The presence of ulceration, nodularity, or bleeding should increase attention to malignancy. In particular, clinical findings suggesting an increased risk of progression to squamous cell carcinoma may be recognized as "IDRBEU": I (induration/inflammation), D (diameter & gt; 1 cm), R (rapid magnification), B (hemorrhage), E (erythema) and U (ulceration). AK is usually diagnosed clinically, but because they are difficult to differentiate clinically from squamous cell carcinomas, each associated feature requires a biopsy for diagnostic confirmation.

Maps Actinic keratosis

Cause

The most important cause of AK formation is solar radiation, especially UV-B radiation (wavelength 290-320). UV-B radiation causes the formation of thymine dimers in DNA and RNA, leading to significant cellular mutations. In addition, a recent study has focused on the role of p53 tumor suppressor genes in AK formation. This tumor suppressor gene, located on chromosome 17p132, makes it possible to capture cell cycles when DNA or RNA is damaged. Degradation of p53 pathways can result in uncontrolled proliferation of dysplastic keratinocytes, thus functioning as a source of neoplastic growth and development of AK, as well as possible carcinogenesis. Other molecular markers that have been associated with AK progression include expression of p16 ^ink4 , CD95 ligand, induced-induced ligand (TRAIL) and TNF-related TRAIL receptors, and loss of heterozygosity.

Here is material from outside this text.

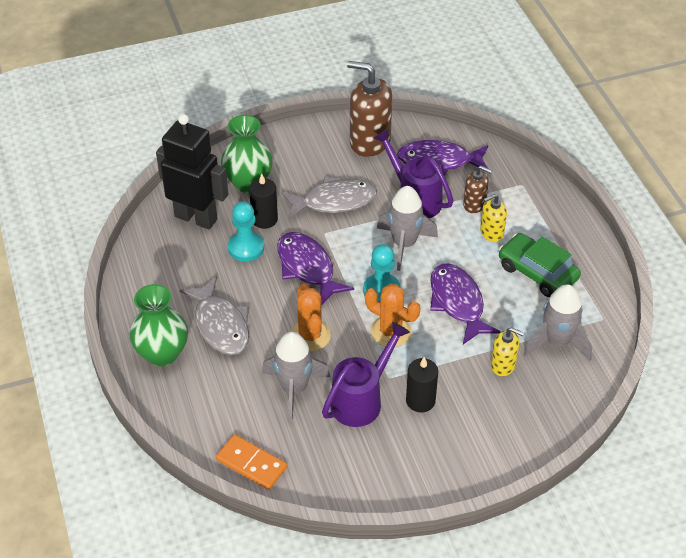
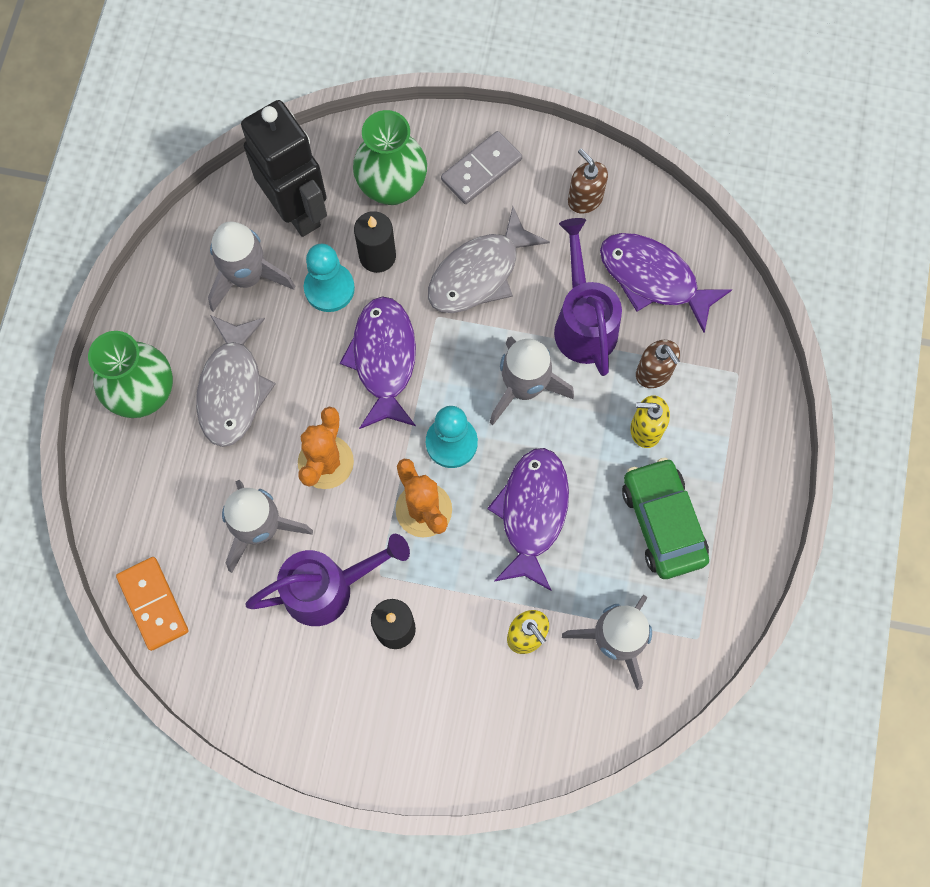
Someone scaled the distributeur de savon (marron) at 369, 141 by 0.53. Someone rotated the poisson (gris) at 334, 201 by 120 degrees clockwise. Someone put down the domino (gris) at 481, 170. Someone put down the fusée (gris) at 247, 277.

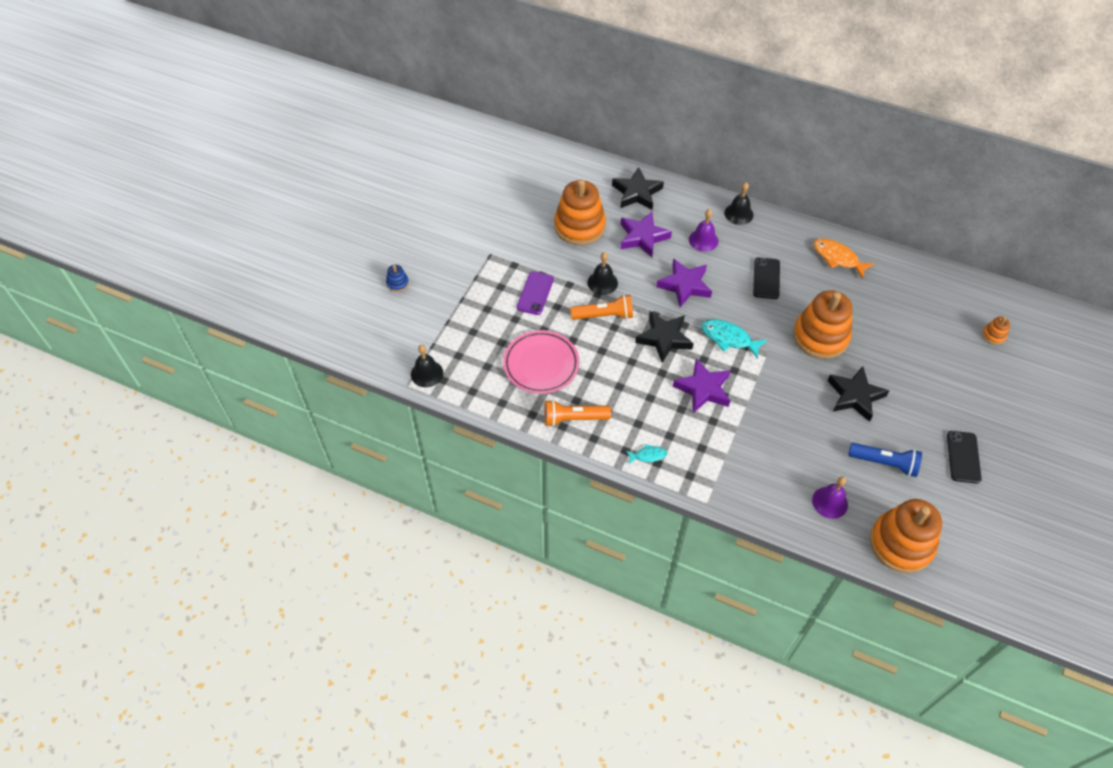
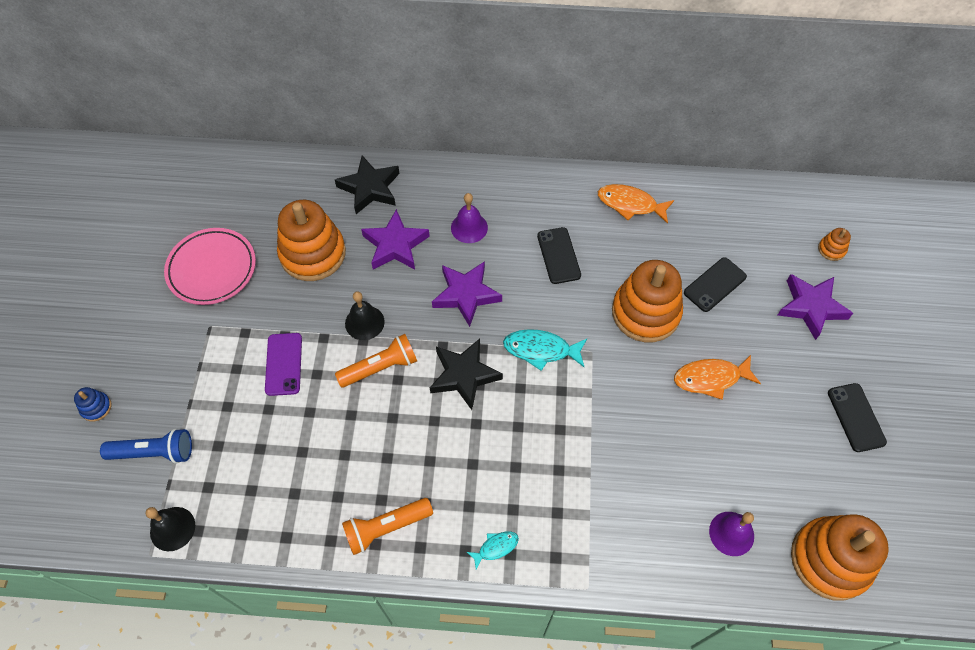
Someone took away the cloche (noir) at 738, 214. Someone carried the assiette (rose) from 541, 364 to 212, 269. Someone carried the étoile (violet) from 703, 389 to 811, 307. Someone swapped the étoile (noir) at 855, 396 for the poisson (orange) at 710, 378. Someone carried the lampe de poche (bleu) from 884, 463 to 154, 452. Someone put down the téléphone (noir) at 715, 285.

Recent research has shown that human papillomavirus (HPV) may also play a role in the development of AK. The HPV virus has been detected in the AK, with measurable HPV viral load (1 copy of HPV-DNA per less than 50 cells) measured in 40% AK. Similar to UV radiation, higher HPV levels found in AK reflect increased viral DNA replication; is thought to be linked to keratinocyte proliferation and abnormal differentiation in AK that provides a commensal environment for HPV replication. This in turn can further stimulate abnormal proliferation that contributes to the development of AK and carcinogenesis.

AKs are most commonly seen in individuals with bright skin and are usually found on bald individual scalp.

Ultraviolet radiation

It is thought that UV radiation induces mutations in epidermal keratinocytes, promoting the proliferation of the survival of these atypical cells. Finally, this leads to the formation of AK. Specifically, mutations in the p53 tumor suppressor gene have been found in 30-50% of skin samples of AK lesions.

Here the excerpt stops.